A uniquely Canadian holiday tradition returns to Markham

For well over a century of holiday seasons, ballet companies all over the world have been performing The Nutcracker. So much so that the tradition of attending such a performance with family is as constant for some as trimming the Christmas tree or putting out cookies for Santa.

While many might be tempted to make the arduous trek downtown during the holidays to see it, the Flato Markham Theatre is, once again, bringing this seasonal tradition a whole lot closer.

Ballet Jorgen’s The Nutcracker: A Canadian Tradition returns to Markham with three performances in two days December 30-31.

Acclaimed choreographer and Artistic Director Bengt Jörgen, who’s brand new piece based on Anne of Green Gables premiered in Markham this fall, created this version of The Nutcracker with both tradition and magic in mind.

“My grandmother used to take me to the Nutcracker when I was little, and the experience still stays with me,” says Nutcracker dancer Heather Lumsden-Ruegg. “Seeing live performance is always a unique experience that brings people together and creates memories, especially when it becomes a tradition.”

This more-than-a-century old tradition dates back to Russia in 1892. Ballet legend Marius Petipa set E.T.A. Hoffman’s story, The Nutcracker and the Mouse King, to original music by his contemporary, Pyotr Ilyich Tchaikovsky. That original choreography is lost to time but the music and the story remain.

“I think everyone has different expectations when going to see the Nutcracker,” says Lumsden-Ruegg. “ It’s nice to offer a version that is Canadian while carrying the traditional story arc.

Jörgen’s take on the piece draws modern visual inspiration from the renowned McMichael Canadian Art Collection but keeps both the music and the story in place, despite other choreographers changing the story liberally.

The result is a production that features a uniquely Canadian take. In addition to well over 100 costumes in richly coloured fabrics, 20th Century landscapes make up the stunning 30-foot backdrops, including Franklin Carmichael’s Church and Houses at Bisset (1931), Tom Thompson’s Snow in the Woods (1916), and L.L. Fitzgerald’s Trees and Wildflowers (1922).

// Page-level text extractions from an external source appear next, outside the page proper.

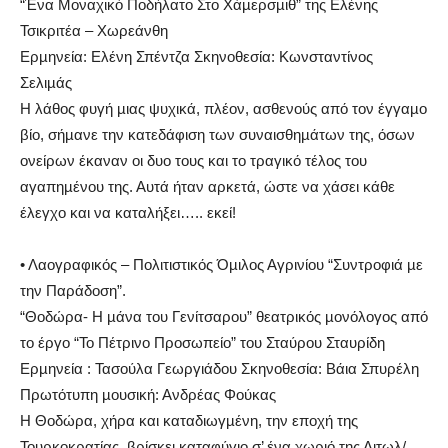
“Ένα Μοναχικό Ποδήλατο Στο Χάµερσµιθ” της Ελένης
Τσικριτέα – Χωρεάνθη
Ερµηνεία: Ελένη Σπέντζα Σκηνοθεσία: Κωνσταντίνος
Σελιµάς
Η λάθος φυγή µιας ψυχικά, πλέον, ασθενούς από τον έγγαµο
βίο, σήµανε την κατεδάφιση των συναισθηµάτων της, όσων
ονείρων έκαναν οι δυο τους και το τραγικό τέλος του
αγαπηµένου της. Αυτά ήταν αρκετά, ώστε να χάσει κάθε
έλεγχο και να καταλήξει….. εκεί!
• Λαογραφικός – Πολιτιστικός Όµιλος Αγρινίου “Συντροφιά µε
την Παράδοση”.
“Θοδώρα- Η µάνα του Γενίτσαρου” θεατρικός µονόλογος από
το έργο “Το Πέτρινο Προσωπείο” του Σταύρου Σταυρίδη
Ερµηνεία : Τασούλα Γεωργιάδου Σκηνοθεσία: Βάια Σπυρέλη
Πρωτότυπη µουσική: Ανδρέας Φούκας
Η Θοδώρα, χήρα και καταδιωγµένη, την εποχή της
Τουρκοκρατίας, βρίσκει καταφύγιο σ’ ένα χωριό της Αιτωλ/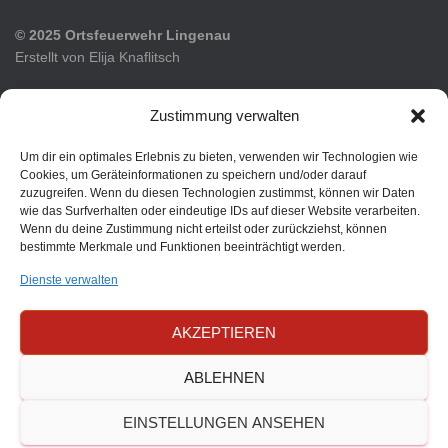
© 2025 Ortsfeuerwehr Lingenau
Erstellt von Elija Knaflitsch
Tel: +43 5513/61 33-0
Zustimmung verwalten
Fax: +43 5513/61 33-31
Mail: feuerwehr@lingenau.net
Um dir ein optimales Erlebnis zu bieten, verwenden wir Technologien wie
Cookies, um Geräteinformationen zu speichern und/oder darauf
zuzugreifen. Wenn du diesen Technologien zustimmst, können wir Daten
wie das Surfverhalten oder eindeutige IDs auf dieser Website verarbeiten.
Wenn du deine Zustimmung nicht erteilst oder zurückziehst, können
bestimmte Merkmale und Funktionen beeinträchtigt werden.
AKTUELLES
AUSRÜSTUNG
BRANDSCHUTZPLÄNE
Dienste verwalten
COOKIE-RICHTLINIE (EU)
DATENSCHUTZERKLÄRUNG
AKZEPTIEREN
FEUERWEHR LINGENAU
FEUERWEHRJUGEND
ABLEHNEN
IMPRESSUM
TERMINÜBERSICHT
ÜBER UNS
EINSTELLUNGEN ANSEHEN
Hestia | Entwickelt von
ThemeIsle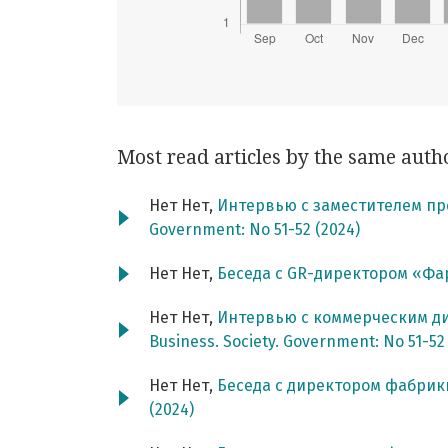
Most read articles by the same auth
Нет Нет,
Интервью с заместителем пр
Government: No 51-52 (2024)
Нет Нет,
Беседа с GR-директором «Ф
Нет Нет,
Интервью с коммерческим д
Business. Society. Government: No 51-52
Нет Нет,
Беседа с директором фабри
(2024)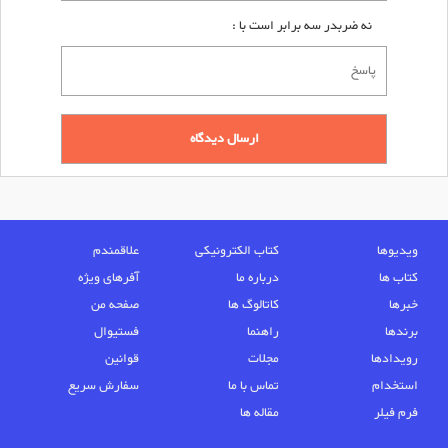
نه ضربدر سه برابر است با :
ویدیوها
کتاب الکترونیکی
علاقمندم
کتاب ها
درباره ما
آفرهای ویژه
خبرها
کاتالوگ ها
صفحه من
برندها
راهنما
فستیوال
رویدادها
مجلات
قوانین
استخدام
تماس با ما
سفارش سریع
فرم فیلر
مقاله ها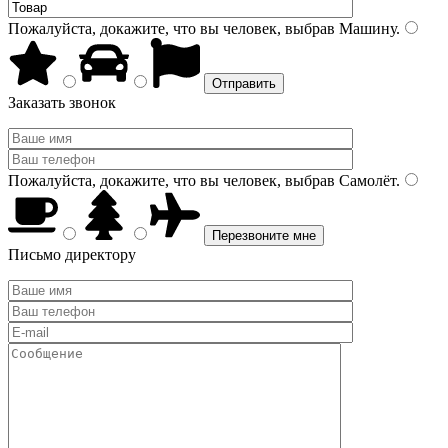
Пожалуйста, докажите, что вы человек, выбрав
Машину
.
Заказать звонок
Пожалуйста, докажите, что вы человек, выбрав
Самолёт
.
Письмо директору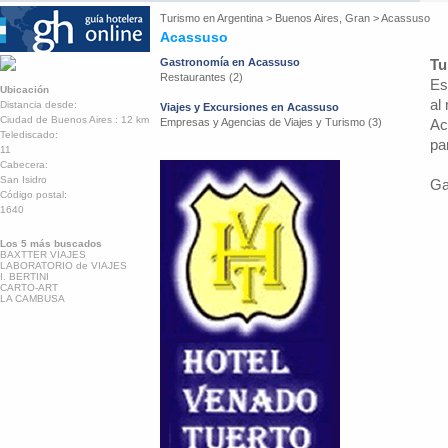
Turismo en
Argentina
>
Buenos Aires, Gran
>
Acassuso
Acassuso
Gastronomía en Acassuso
Tu
Restaurantes (2)
Es
Ubicación
al
Distancia desde:
Viajes y Excursiones en Acassuso
Ciudad de Buenos Aires : 12 km
Empresas y Agencias de Viajes y Turismo (3)
Ac
Telediscado:
pa
11
Cabecera:
San Isidro
Ga
Código postal:
1640
Los 5 más buscados
BAXTTER VIAJES
LABORATORIO de VIAJES
I. BERTINI
CARTO-ART
LA CAMBUSA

The way to think of it is Klara’s familiar, magical dream journey but, as she arrives in Canada and experiences winter landscapes filled with snowflakes, lumberjacks, Mounties, and creatures of the woods. Of course, Jörgen’s version has more to offer than just setting.

“Ballet Jörgen’s Nutcracker has really engaging storytelling,” explains Lumsden-Ruegg. “We spend a lot of time and energy on the interactions between characters and even use dramatic coaches to help us create scenes. It brings the characters alive on stage in a way that is sometimes ignored in ballet.”

Of course, the ballet’s second act is remembered for its celebration of varied dances. This version sees,raccoons, loons, dragonflies, and bears demonstrate Klara’s longing for the summer months as she drifts through her dreams. The show’s iconic, pas-de-deux is lovingly danced by Lord and Lady Birch as they usher Klara safely home at the end of the adventure.

“Our audience will feel energized and have smiles on their faces,” says Lumsden-Ruegg, “and they’ll head home with a little bit of extra holiday magic in their hearts.”

Ballet Jörgen’s The Nutcracker: A Canadian Tradition is at The Flato Markham Theatre Dec. 30-31.
Tickets are available online at flatomarkhamtheatre.ca.